The Attempt at a Solution



I got (a)...b and c are where I hit problems.

for b i used the equation...

mg(h+x) + F(h+x)(cos(pi))=.5kx^2

Now when I tried to solve for x i got an equation with huge numbers:

49012+13247x-0.075x^2
It just doesn't seem reasonable to solve for x here, and I know i must be doing something wrong I just can't see it.

for (c):

I used 1/2k(x)^2 - F(x+h) = (1800)(9.81)(x+h)

I would plug in x from c, its just x that I can't find.

Thanks!
 
on Phys.org
iamkristing said:
for b i used the equation...

mg(h+x) + F(h+x)(cos(pi))=.5kx^2
Looks good.

Now when I tried to solve for x i got an equation with huge numbers:

49012+13247x-0.075x^2
Check those numbers. (Realize that MN = 1 000 000 N.)
 
im still getting an answer of about 6 million...when the answer is 90...
 
Check again.
iamkristing said:
Now when I tried to solve for x i got an equation with huge numbers:

49012+13247x-0.075x^2
The numbers in your first two terms are reasonable, but that 0.075 is WAY off. (It's a million times too small.)
 
i adjusted that term by a million. and now that term is too large.

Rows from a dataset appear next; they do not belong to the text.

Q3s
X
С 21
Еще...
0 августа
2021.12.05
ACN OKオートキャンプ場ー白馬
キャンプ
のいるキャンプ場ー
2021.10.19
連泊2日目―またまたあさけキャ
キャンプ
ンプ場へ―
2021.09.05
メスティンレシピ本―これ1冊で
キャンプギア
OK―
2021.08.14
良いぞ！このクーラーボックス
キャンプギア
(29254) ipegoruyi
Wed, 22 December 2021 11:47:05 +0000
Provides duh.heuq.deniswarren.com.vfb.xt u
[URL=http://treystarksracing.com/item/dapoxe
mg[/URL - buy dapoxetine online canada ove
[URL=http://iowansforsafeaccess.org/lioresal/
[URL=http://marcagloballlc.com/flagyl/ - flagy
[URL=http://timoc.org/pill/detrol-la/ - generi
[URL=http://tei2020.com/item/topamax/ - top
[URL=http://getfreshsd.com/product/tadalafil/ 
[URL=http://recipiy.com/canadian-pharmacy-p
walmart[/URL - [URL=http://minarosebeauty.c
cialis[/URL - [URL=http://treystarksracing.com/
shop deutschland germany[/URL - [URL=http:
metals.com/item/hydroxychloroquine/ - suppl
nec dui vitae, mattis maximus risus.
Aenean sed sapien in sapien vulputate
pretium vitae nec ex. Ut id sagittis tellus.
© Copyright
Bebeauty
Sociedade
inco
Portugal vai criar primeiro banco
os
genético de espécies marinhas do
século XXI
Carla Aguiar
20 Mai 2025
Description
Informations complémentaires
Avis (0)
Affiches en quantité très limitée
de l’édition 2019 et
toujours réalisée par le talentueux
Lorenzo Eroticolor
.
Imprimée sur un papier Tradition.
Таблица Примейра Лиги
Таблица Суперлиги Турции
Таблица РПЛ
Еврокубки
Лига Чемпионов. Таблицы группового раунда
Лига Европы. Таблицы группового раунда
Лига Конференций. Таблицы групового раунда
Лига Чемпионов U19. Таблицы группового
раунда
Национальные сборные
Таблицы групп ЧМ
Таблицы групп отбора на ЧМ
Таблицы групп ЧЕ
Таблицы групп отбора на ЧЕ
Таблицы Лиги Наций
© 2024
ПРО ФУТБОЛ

I plugged in the correct answer of 90, hoping that the entire term will go to zero. But it goes to a number greater than -6 million.

I am supposed to be solving for the x^2 and the x in the equation correct?
 
Not sure where that answer of 90 m comes from. I solved it, getting a much smaller number. (I might certainly have made an arithmetic error.)

Correct that last term and solve the quadratic equation.